**EXERCISE DIRECTIONS**
Give the lines again exactly, from the one holding "la muestra y" to the last line of the listing below, both ends included and nothing added.

**GIVEN RECORDS**
:::::

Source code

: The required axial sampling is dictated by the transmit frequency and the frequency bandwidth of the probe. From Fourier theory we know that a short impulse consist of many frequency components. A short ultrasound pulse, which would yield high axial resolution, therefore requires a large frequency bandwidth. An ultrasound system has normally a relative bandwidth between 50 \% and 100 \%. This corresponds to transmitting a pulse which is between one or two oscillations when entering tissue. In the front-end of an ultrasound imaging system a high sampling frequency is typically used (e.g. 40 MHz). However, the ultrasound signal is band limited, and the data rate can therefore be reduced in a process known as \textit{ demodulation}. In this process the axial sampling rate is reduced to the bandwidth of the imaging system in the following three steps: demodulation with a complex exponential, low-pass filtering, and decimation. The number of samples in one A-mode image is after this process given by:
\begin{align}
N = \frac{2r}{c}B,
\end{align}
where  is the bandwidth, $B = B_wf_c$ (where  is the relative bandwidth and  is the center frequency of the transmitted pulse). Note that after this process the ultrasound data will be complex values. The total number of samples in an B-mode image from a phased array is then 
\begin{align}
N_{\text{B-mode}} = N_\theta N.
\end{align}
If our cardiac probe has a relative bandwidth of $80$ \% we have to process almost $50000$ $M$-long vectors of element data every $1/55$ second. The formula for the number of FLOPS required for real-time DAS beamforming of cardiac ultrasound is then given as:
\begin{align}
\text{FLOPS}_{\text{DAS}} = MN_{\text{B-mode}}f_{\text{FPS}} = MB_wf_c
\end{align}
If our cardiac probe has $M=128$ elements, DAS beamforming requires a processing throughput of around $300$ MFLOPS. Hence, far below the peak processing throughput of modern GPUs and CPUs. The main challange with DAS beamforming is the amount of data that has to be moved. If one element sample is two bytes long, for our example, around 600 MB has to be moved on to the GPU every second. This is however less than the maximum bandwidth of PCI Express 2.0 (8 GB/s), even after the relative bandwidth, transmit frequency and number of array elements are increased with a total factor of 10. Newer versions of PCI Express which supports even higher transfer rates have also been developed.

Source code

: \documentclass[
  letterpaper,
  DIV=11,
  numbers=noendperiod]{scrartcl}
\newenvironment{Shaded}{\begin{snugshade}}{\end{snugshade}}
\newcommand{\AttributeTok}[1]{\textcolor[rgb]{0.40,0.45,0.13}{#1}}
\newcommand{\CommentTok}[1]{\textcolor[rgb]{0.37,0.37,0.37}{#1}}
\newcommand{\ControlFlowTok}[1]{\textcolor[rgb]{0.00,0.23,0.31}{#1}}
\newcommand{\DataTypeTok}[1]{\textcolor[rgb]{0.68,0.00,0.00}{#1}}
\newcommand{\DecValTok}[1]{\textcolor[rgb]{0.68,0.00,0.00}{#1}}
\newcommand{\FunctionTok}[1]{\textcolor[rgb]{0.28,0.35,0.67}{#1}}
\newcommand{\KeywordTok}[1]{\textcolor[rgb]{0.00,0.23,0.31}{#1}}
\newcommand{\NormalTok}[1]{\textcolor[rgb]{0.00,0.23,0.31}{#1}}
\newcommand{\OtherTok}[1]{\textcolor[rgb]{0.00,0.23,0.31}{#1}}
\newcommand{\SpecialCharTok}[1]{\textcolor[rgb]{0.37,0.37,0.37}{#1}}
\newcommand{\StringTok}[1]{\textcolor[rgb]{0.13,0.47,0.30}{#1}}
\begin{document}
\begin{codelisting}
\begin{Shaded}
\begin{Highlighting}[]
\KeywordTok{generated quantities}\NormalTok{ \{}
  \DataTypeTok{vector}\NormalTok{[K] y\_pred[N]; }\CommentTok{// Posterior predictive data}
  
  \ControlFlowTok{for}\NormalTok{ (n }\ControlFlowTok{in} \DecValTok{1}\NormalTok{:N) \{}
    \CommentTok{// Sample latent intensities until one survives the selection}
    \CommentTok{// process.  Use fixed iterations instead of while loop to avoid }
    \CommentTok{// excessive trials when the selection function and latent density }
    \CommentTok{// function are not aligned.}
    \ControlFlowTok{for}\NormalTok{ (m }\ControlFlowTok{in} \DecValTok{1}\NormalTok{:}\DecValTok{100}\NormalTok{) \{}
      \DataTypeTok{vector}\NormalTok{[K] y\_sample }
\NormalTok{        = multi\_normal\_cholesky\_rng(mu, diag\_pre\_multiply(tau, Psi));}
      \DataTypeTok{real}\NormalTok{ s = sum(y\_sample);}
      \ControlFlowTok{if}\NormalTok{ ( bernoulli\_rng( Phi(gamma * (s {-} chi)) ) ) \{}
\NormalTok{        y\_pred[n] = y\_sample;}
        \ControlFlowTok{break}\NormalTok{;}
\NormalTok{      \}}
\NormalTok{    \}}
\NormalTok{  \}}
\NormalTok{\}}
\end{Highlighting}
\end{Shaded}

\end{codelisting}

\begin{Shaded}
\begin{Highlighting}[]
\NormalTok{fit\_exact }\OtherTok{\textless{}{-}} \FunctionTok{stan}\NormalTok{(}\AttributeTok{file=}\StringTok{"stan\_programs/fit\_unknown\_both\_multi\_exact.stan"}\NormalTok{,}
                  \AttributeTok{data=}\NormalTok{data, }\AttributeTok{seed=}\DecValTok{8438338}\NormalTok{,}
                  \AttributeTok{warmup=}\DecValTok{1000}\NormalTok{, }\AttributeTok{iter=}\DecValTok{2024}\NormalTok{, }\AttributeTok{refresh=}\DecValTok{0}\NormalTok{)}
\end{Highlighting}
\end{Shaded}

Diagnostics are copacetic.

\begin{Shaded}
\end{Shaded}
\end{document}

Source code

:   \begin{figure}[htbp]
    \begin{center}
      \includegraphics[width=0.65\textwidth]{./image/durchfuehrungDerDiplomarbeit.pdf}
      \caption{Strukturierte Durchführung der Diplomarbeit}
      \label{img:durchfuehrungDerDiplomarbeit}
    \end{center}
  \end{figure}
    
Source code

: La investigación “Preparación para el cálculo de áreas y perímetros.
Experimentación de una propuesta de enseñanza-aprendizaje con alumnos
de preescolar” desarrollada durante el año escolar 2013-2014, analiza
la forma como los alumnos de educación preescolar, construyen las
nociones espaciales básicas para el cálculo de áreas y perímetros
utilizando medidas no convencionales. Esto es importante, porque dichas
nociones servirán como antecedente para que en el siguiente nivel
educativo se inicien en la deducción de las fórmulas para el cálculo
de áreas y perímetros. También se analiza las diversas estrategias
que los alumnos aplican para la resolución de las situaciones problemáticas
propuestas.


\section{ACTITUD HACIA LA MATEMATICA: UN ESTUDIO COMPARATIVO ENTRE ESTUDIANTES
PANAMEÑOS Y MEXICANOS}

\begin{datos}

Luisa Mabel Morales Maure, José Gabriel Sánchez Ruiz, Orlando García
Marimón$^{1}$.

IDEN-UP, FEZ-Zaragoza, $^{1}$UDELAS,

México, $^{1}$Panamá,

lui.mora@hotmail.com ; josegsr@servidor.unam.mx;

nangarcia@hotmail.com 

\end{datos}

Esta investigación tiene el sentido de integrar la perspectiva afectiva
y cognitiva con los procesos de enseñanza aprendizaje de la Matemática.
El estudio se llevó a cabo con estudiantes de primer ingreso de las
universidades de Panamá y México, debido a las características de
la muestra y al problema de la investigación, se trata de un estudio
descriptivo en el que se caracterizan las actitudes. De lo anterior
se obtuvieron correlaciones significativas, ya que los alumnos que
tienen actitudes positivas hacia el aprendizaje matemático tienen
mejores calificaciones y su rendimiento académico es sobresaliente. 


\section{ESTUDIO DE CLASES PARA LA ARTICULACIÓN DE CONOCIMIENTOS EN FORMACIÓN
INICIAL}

:::::

**ANSWER BOX**
la muestra y al problema de la investigación, se trata de un estudio
descriptivo en el que se caracterizan las actitudes. De lo anterior
se obtuvieron correlaciones significativas, ya que los alumnos que
tienen actitudes positivas hacia el aprendizaje matemático tienen
mejores calificaciones y su rendimiento académico es sobresaliente. 


\section{ESTUDIO DE CLASES PARA LA ARTICULACIÓN DE CONOCIMIENTOS EN FORMACIÓN
INICIAL}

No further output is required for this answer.